API keys authenticate your requests to the Runcrate Models API. Each key is scoped to a project.

Creating an API Key

1

Navigate to Keys

Go to Dashboard → Keys and select the API Keys tab.
2

Click Create Key

Click Create API Key.
3

Name Your Key

Give the key a descriptive name (e.g., production, dev-testing).
4

Copy the Key

Your full API key is displayed. Copy it immediately — it will not be shown again.
The full API key is shown only once at creation. If you lose it, you will need to create a new key.

Key Format

API keys follow the format: 
rc_live_xxxxxxxxxxxxxxxxxxxxxxxxxxxxxxxx
The rc_live_ prefix identifies it as a Runcrate API key. The prefix is always visible in the dashboard for identification purposes.

Managing Keys

Activate / Deactivate

Toggle a key between active and inactive states. Deactivated keys will reject all API requests until reactivated.

Delete

Permanently delete a key. Any applications using the deleted key will immediately lose API access.

Last Used

The dashboard shows when each key was last used, helping you identify unused or stale keys.

Default Key

When you create a project, a default API key is auto-provisioned for use with the Playground.
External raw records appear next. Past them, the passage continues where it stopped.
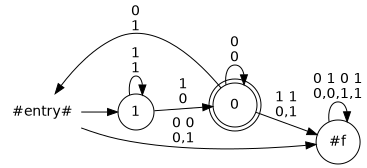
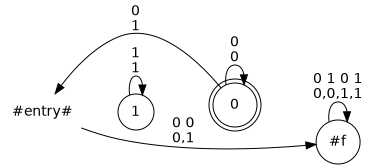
  digraph {
    fontname="DejaVu Sans"
    rankdir=LR
    node [fontname="DejaVu Sans" shape=circle]
    edge [fontname="DejaVu Sans"]
    "#entry#" [shape=none]
    1
    "#f"
    0 [shape=doublecircle]
-   "#entry#" -> 1
    "#entry#" -> "#f" [label="0 0\n0,1"]
    1 -> 1 [label="1\n1"]
-   1 -> 0 [label="1\n0"]
    "#f" -> "#f" [label="0 1 0 1\n0,0,1,1"]
    0 -> "#entry#" [label="0\n1"]
-   0 -> "#f" [label="1 1\n0,1"]
    0 -> 0 [label="0\n0"]
  }
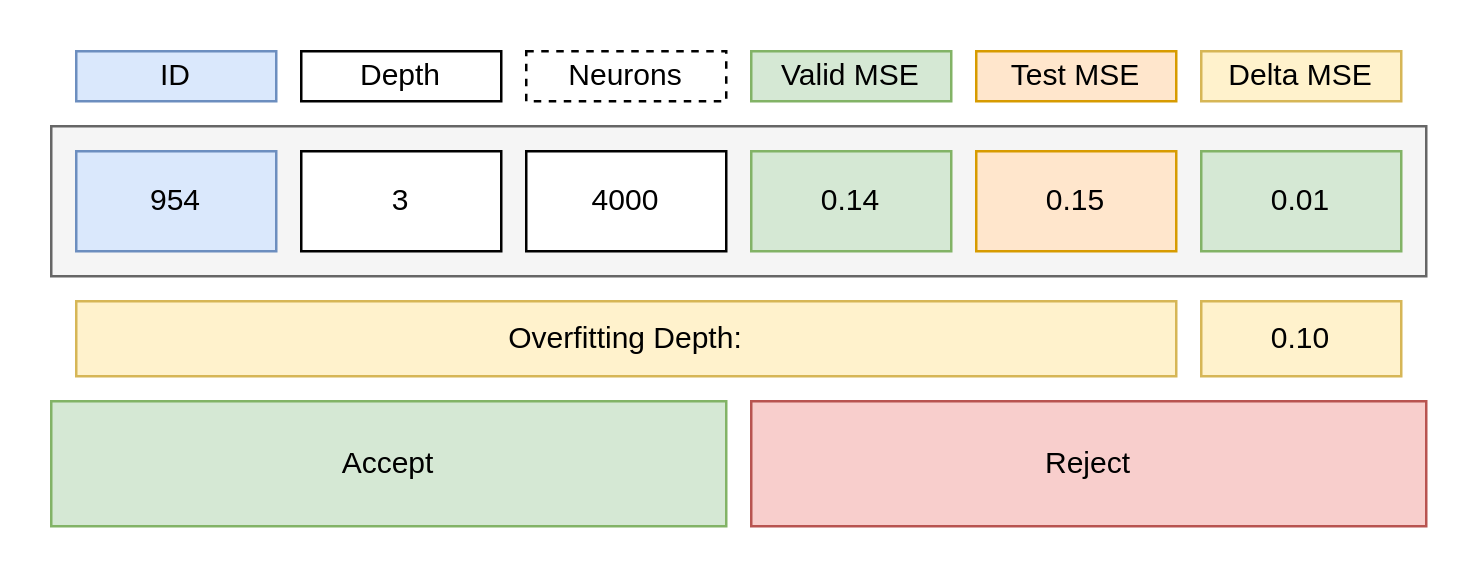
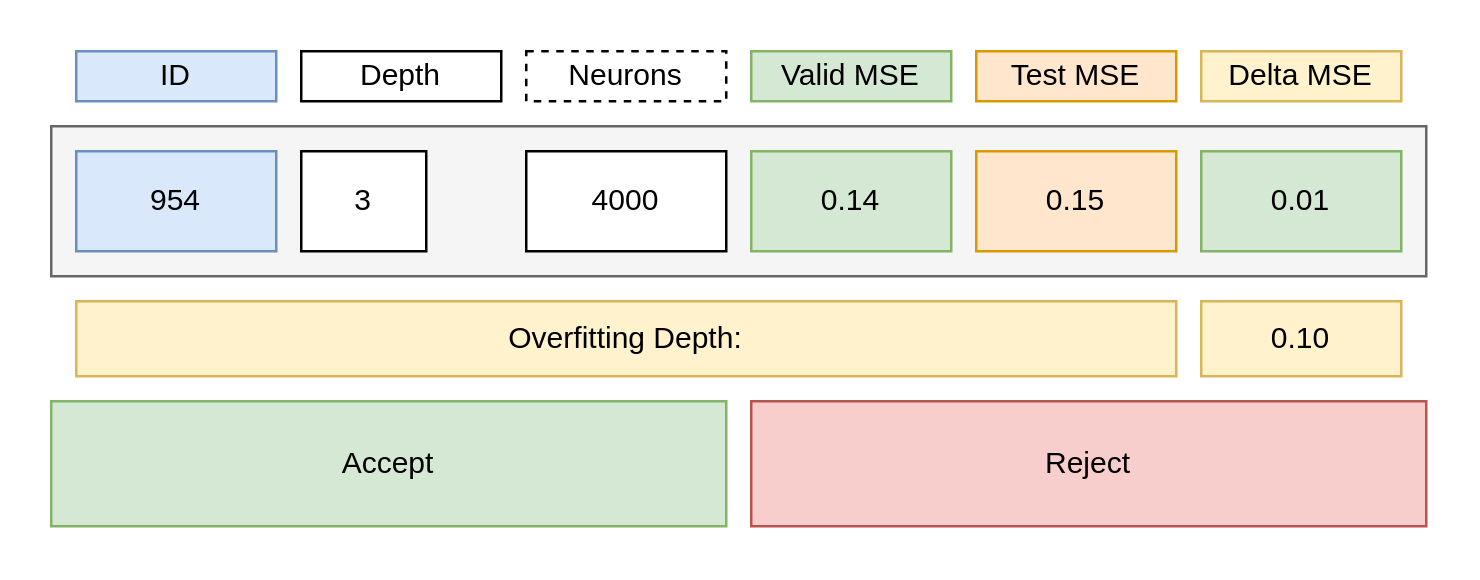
  <mxCell id="0" />
  <mxCell id="1" parent="0" />
  <mxCell id="2" value="Overfitting Depth:" style="rounded=0;whiteSpace=wrap;html=1;fillColor=#fff2cc;strokeColor=#d6b656;" parent="1" vertex="1"><mxGeometry x="30" y="120" width="440" height="30" as="geometry" /></mxCell>
  <mxCell id="3" value="0.10" style="rounded=0;whiteSpace=wrap;html=1;fillColor=#fff2cc;strokeColor=#d6b656;" parent="1" vertex="1"><mxGeometry x="480" y="120" width="80" height="30" as="geometry" /></mxCell>
  <mxCell id="4" value="" style="rounded=0;whiteSpace=wrap;html=1;fillColor=#f5f5f5;strokeColor=#666666;fontColor=#333333;" parent="1" vertex="1"><mxGeometry x="20" y="50" width="550" height="60" as="geometry" /></mxCell>
  <mxCell id="5" value="954" style="rounded=0;whiteSpace=wrap;html=1;fillColor=#dae8fc;strokeColor=#6c8ebf;" parent="1" vertex="1"><mxGeometry x="30" y="60" width="80" height="40" as="geometry" /></mxCell>
  <mxCell id="6" value="ID" style="rounded=0;whiteSpace=wrap;html=1;fillColor=#dae8fc;strokeColor=#6c8ebf;" parent="1" vertex="1"><mxGeometry x="30" y="20" width="80" height="20" as="geometry" /></mxCell>
  <mxCell id="7" value="Valid MSE" style="rounded=0;whiteSpace=wrap;html=1;fillColor=#d5e8d4;strokeColor=#82b366;" parent="1" vertex="1"><mxGeometry x="300" y="20" width="80" height="20" as="geometry" /></mxCell>
  <mxCell id="8" value="Depth" style="rounded=0;whiteSpace=wrap;html=1;" parent="1" vertex="1"><mxGeometry x="120" y="20" width="80" height="20" as="geometry" /></mxCell>
  <mxCell id="9" value="Delta MSE" style="rounded=0;whiteSpace=wrap;html=1;fillColor=#fff2cc;strokeColor=#d6b656;" parent="1" vertex="1"><mxGeometry x="480" y="20" width="80" height="20" as="geometry" /></mxCell>
- <mxCell id="10" value="3" style="rounded=0;whiteSpace=wrap;html=1;" parent="1" vertex="1"><mxGeometry x="120" y="60" width="80" height="40" as="geometry" /></mxCell>
+ <mxCell id="10" value="3" style="rounded=0;whiteSpace=wrap;html=1;" parent="1" vertex="1"><mxGeometry x="120" y="60" width="50" height="40" as="geometry" /></mxCell>
  <mxCell id="11" value="0.14" style="rounded=0;whiteSpace=wrap;html=1;fillColor=#d5e8d4;strokeColor=#82b366;" parent="1" vertex="1"><mxGeometry x="300" y="60" width="80" height="40" as="geometry" /></mxCell>
  <mxCell id="12" value="0.01" style="rounded=0;whiteSpace=wrap;html=1;fillColor=#d5e8d4;strokeColor=#82b366;" parent="1" vertex="1"><mxGeometry x="480" y="60" width="80" height="40" as="geometry" /></mxCell>
  <mxCell id="13" value="0.15" style="rounded=0;whiteSpace=wrap;html=1;fillColor=#ffe6cc;strokeColor=#d79b00;" parent="1" vertex="1"><mxGeometry x="390" y="60" width="80" height="40" as="geometry" /></mxCell>
  <mxCell id="14" value="Test MSE" style="rounded=0;whiteSpace=wrap;html=1;fillColor=#ffe6cc;strokeColor=#d79b00;" parent="1" vertex="1"><mxGeometry x="390" y="20" width="80" height="20" as="geometry" /></mxCell>
  <mxCell id="15" value="Accept" style="rounded=0;whiteSpace=wrap;html=1;fillColor=#d5e8d4;strokeColor=#82b366;" parent="1" vertex="1"><mxGeometry x="20" y="160" width="270" height="50" as="geometry" /></mxCell>
  <mxCell id="16" value="Reject" style="rounded=0;whiteSpace=wrap;html=1;fillColor=#f8cecc;strokeColor=#b85450;" parent="1" vertex="1"><mxGeometry x="300" y="160" width="270" height="50" as="geometry" /></mxCell>
  <mxCell id="17" value="Neurons" style="rounded=0;whiteSpace=wrap;html=1;dashed=1;" vertex="1" parent="1"><mxGeometry x="210" y="20" width="80" height="20" as="geometry" /></mxCell>
  <mxCell id="18" value="4000" style="rounded=0;whiteSpace=wrap;html=1;" vertex="1" parent="1"><mxGeometry x="210" y="60" width="80" height="40" as="geometry" /></mxCell>
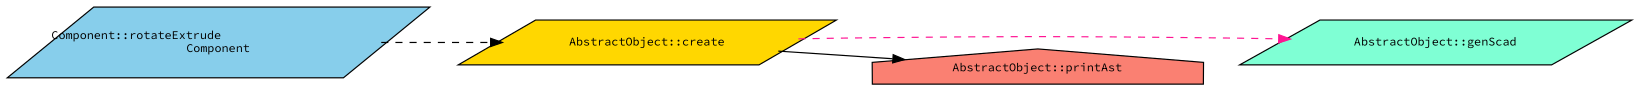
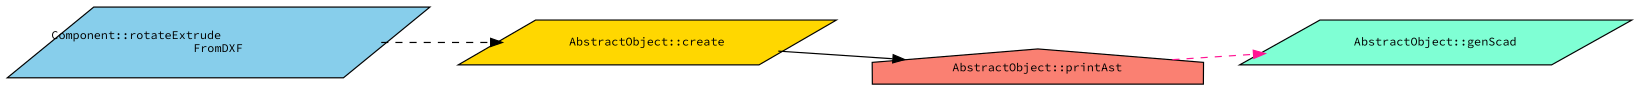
  digraph {
    fontname="Source Code Pro"
    rankdir=LR
    node [color=black fontname="Source Code Pro" fontsize=10 shape=parallelogram style=filled]
    edge [color=black fontname="Source Code Pro" fontsize=10 labelfontname=Helvetica labelfontsize=10 style=dashed]
-   n1 [fillcolor=skyblue fontcolor=black height=0.2 label="Component::rotateExtrude\lComponent" width=0.4]
+   n1 [fillcolor=skyblue fontcolor=black height=0.2 label="Component::rotateExtrude\lFromDXF" width=0.4]
    n2 [fillcolor=gold height=0.2 label="AbstractObject::create" width=0.4]
    n3 [fillcolor=aquamarine height=0.2 label="AbstractObject::genScad" width=0.4]
    n4 [fillcolor=salmon height=0.2 label="AbstractObject::printAst" shape=house width=0.4]
    n1 -> n2
-   n2 -> n3 [color=deeppink]
+   n4 -> n3 [color=deeppink]
    n2 -> n4 [style=solid]
  }
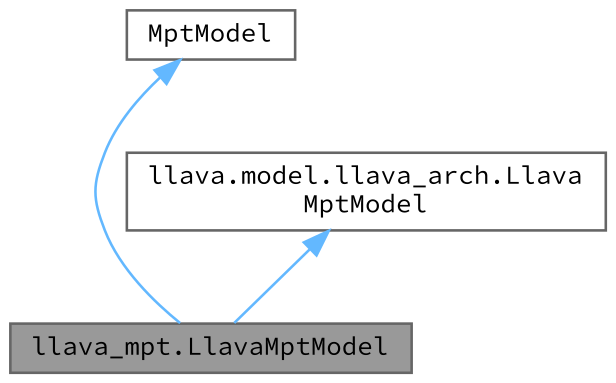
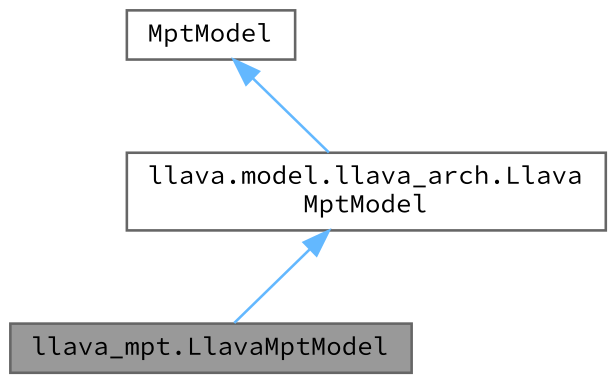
  digraph {
    fontname="Source Code Pro"
    node [color=gray40 fillcolor=white fontname="Source Code Pro" fontsize=10 shape=box style=filled]
    edge [color=steelblue1 dir=back fontname="Source Code Pro" fontsize=10 labelfontname=Helvetica labelfontsize=10 style=solid]
    n1 [fillcolor=grey60 fontcolor=black height=0.2 label="llava_mpt.LlavaMptModel" width=0.4]
    n2 [height=0.2 label="llava.model.llava_arch.Llava\lMptModel" width=0.4]
    n3 [height=0.2 label=MptModel width=0.4]
    n2 -> n1
-   n3 -> n1
+   n3 -> n2
  }
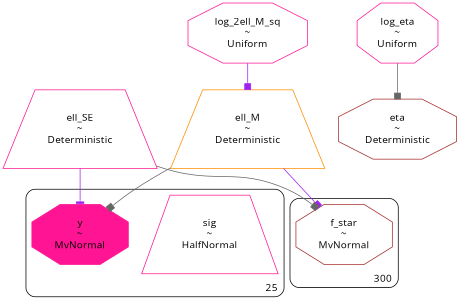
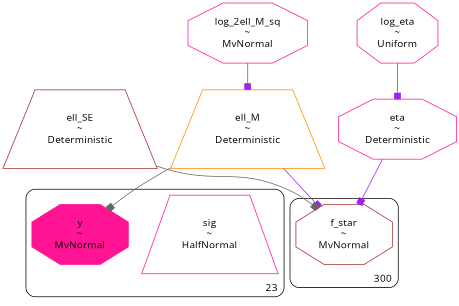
  digraph {
    fontname="Open Sans"
    node [color=deeppink fontname="Open Sans" shape=octagon]
    edge [arrowhead=box color=purple fontname="Open Sans"]
    n1 [label="sig\n~\nHalfNormal" shape=trapezium]
    n2 [label="y\n~\nMvNormal" style=filled]
    n3 [color=brown label="f_star\n~\nMvNormal"]
    n4 [color=darkorange label="ell_M\n~\nDeterministic" shape=trapezium]
    n5 [label="log_eta\n~\nUniform"]
-   n6 [color=brown label="eta\n~\nDeterministic"]
-   n7 [label="log_2ell_M_sq\n~\nUniform"]
-   n8 [label="ell_SE\n~\nDeterministic" shape=trapezium]
+   n6 [label="eta\n~\nDeterministic"]
+   n7 [label="log_2ell_M_sq\n~\nMvNormal"]
+   n8 [color=brown label="ell_SE\n~\nDeterministic" shape=trapezium]
    subgraph cluster_1 {
-     label=25
+     label=23
      labeljust=r
      labelloc=b
      style=rounded
      n1
      n2
    }
    subgraph cluster_2 {
      label=300
      labeljust=r
      labelloc=b
      style=rounded
      n3
    }
    n4 -> n2 [color=gray40]
    n4 -> n3
-   n5 -> n6 [color=gray40]
+   n5 -> n6
+   n6 -> n3
    n7 -> n4
-   n8 -> n2 [arrowhead=tee]
    n8 -> n3 [color=gray40]
  }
You can use this key for testing or create additional keys for your applications.

Security Best Practices

Never Commit Keys

Do not hardcode API keys in source code or commit them to version control. Use environment variables instead.

Rotate Regularly

Create new keys periodically and deactivate old ones to limit exposure.

One Key Per Application

Use separate keys for different applications or environments (dev, staging, production).

Deactivate Unused Keys

Deactivate keys that are no longer in use rather than leaving them active.
API keys are scoped to the project they were created in. They cannot access resources in other projects.